**YOUR GOAL**
Edit the entries from their start through the line that contains "chip 电路相对来说还是比较慢的，从一个 Rank", changing every "内存请求" to "访存请求" and leaving all else unchanged. Return only those lines.

(RECORDS begins)

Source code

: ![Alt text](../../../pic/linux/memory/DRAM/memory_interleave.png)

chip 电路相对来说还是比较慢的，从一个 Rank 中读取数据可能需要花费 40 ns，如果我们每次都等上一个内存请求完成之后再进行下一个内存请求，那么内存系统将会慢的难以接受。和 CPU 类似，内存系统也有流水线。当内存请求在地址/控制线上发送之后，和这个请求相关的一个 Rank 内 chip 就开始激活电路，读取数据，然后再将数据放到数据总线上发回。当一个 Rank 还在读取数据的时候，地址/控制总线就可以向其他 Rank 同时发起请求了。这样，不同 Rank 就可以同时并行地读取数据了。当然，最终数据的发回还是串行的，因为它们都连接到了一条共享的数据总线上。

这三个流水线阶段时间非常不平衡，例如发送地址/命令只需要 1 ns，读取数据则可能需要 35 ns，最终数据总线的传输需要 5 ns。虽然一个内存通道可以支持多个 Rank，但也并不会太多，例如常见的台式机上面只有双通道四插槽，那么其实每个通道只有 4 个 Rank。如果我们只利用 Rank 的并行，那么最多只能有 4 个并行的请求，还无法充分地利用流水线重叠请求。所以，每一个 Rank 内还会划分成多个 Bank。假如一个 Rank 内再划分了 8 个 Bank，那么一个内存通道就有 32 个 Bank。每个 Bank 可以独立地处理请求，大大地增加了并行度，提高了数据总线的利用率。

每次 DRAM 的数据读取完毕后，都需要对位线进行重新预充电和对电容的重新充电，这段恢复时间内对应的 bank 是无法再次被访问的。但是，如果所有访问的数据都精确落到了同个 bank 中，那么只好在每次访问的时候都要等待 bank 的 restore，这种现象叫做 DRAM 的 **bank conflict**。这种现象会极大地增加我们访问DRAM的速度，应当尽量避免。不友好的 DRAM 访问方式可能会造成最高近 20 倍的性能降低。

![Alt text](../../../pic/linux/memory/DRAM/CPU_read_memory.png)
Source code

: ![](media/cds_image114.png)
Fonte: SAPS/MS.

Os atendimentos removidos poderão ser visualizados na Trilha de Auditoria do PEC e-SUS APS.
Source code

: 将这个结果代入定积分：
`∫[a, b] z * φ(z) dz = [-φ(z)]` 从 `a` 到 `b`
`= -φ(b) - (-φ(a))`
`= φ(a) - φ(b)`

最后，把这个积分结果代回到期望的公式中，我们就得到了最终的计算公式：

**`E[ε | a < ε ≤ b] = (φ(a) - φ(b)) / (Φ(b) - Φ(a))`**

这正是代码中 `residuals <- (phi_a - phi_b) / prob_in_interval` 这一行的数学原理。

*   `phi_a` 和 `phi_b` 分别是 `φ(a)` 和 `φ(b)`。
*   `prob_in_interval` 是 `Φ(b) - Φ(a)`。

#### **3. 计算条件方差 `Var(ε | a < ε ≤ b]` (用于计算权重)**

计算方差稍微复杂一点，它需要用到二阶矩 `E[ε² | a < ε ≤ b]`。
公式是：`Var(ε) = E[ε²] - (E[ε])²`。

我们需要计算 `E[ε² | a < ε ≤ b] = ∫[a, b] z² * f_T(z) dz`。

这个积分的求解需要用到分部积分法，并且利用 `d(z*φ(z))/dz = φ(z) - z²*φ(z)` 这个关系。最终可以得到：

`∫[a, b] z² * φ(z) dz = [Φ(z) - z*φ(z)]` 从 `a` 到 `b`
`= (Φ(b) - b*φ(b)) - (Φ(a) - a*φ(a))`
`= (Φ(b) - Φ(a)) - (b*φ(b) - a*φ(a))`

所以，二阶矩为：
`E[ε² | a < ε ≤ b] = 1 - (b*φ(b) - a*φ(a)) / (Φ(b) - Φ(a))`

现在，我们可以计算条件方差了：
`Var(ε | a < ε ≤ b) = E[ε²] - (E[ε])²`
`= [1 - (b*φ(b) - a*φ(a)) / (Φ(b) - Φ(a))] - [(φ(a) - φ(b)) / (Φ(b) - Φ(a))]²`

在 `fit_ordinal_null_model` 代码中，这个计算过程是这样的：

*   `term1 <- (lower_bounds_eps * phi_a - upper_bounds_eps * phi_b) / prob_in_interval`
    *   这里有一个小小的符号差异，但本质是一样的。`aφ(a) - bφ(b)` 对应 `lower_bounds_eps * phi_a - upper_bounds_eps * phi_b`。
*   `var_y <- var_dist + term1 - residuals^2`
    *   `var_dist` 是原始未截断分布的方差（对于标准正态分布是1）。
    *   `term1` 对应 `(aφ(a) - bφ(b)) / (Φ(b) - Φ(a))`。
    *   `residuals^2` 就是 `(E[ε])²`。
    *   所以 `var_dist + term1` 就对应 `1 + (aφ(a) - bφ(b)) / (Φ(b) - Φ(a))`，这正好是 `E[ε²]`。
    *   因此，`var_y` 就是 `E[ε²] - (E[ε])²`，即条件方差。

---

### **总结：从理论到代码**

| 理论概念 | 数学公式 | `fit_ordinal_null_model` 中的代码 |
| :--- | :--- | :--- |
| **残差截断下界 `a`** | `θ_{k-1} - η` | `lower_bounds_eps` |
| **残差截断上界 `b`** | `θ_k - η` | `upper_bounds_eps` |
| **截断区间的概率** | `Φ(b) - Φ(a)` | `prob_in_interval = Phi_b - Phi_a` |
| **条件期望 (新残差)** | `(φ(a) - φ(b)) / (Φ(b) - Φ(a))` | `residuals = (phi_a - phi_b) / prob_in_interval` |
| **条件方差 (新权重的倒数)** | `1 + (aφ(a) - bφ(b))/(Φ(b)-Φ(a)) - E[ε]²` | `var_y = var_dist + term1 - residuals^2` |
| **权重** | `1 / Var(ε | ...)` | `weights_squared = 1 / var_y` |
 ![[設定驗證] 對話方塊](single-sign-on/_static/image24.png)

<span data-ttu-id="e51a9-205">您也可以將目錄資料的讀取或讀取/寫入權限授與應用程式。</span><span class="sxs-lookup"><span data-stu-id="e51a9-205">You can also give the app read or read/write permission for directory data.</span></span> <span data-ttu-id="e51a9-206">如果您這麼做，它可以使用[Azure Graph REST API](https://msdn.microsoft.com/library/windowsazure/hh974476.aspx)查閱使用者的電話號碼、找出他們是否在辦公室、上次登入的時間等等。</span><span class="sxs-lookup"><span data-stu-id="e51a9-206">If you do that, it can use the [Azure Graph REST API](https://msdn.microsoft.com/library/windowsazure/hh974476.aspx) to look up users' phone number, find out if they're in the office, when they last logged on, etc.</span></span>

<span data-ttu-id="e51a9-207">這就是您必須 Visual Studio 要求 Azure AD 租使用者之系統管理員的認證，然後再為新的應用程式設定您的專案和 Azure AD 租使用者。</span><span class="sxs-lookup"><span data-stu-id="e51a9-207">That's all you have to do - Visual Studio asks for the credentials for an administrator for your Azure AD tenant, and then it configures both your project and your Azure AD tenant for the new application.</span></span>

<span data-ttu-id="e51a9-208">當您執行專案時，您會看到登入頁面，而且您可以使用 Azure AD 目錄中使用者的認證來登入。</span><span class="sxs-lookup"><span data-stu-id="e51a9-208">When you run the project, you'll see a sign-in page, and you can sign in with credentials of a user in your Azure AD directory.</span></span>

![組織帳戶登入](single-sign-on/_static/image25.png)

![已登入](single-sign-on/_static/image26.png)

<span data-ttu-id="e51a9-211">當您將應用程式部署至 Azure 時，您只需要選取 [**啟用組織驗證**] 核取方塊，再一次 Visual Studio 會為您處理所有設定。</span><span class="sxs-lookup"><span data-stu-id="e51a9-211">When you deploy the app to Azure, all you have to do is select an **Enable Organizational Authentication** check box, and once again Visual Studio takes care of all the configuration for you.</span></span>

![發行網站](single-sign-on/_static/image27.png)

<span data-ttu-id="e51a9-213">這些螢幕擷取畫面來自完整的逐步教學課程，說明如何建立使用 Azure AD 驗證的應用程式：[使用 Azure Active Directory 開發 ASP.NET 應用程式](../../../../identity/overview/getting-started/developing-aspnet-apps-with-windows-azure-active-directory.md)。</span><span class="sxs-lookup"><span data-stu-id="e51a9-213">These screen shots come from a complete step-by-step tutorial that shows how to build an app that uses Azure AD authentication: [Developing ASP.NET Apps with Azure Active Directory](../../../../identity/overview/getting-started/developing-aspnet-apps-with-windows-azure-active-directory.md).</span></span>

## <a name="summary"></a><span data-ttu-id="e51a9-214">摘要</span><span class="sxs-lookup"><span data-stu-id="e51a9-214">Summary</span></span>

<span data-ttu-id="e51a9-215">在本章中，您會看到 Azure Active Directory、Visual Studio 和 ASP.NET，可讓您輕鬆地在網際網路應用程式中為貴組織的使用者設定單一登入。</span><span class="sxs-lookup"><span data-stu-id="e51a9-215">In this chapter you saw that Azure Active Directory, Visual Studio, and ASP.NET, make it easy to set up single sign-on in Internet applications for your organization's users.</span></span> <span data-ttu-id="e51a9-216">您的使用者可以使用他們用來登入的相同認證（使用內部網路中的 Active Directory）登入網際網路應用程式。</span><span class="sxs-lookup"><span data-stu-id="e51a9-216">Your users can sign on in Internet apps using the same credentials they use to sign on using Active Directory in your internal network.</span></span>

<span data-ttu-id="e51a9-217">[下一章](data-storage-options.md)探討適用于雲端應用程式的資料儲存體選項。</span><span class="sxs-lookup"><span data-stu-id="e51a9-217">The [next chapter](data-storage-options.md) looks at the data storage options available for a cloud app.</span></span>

(RECORDS ends)

**PROBLEM SOLUTION**
Source code

: ![Alt text](../../../pic/linux/memory/DRAM/memory_interleave.png)

chip 电路相对来说还是比较慢的，从一个 Rank 中读取数据可能需要花费 40 ns，如果我们每次都等上一个访存请求完成之后再进行下一个访存请求，那么内存系统将会慢的难以接受。和 CPU 类似，内存系统也有流水线。当访存请求在地址/控制线上发送之后，和这个请求相关的一个 Rank 内 chip 就开始激活电路，读取数据，然后再将数据放到数据总线上发回。当一个 Rank 还在读取数据的时候，地址/控制总线就可以向其他 Rank 同时发起请求了。这样，不同 Rank 就可以同时并行地读取数据了。当然，最终数据的发回还是串行的，因为它们都连接到了一条共享的数据总线上。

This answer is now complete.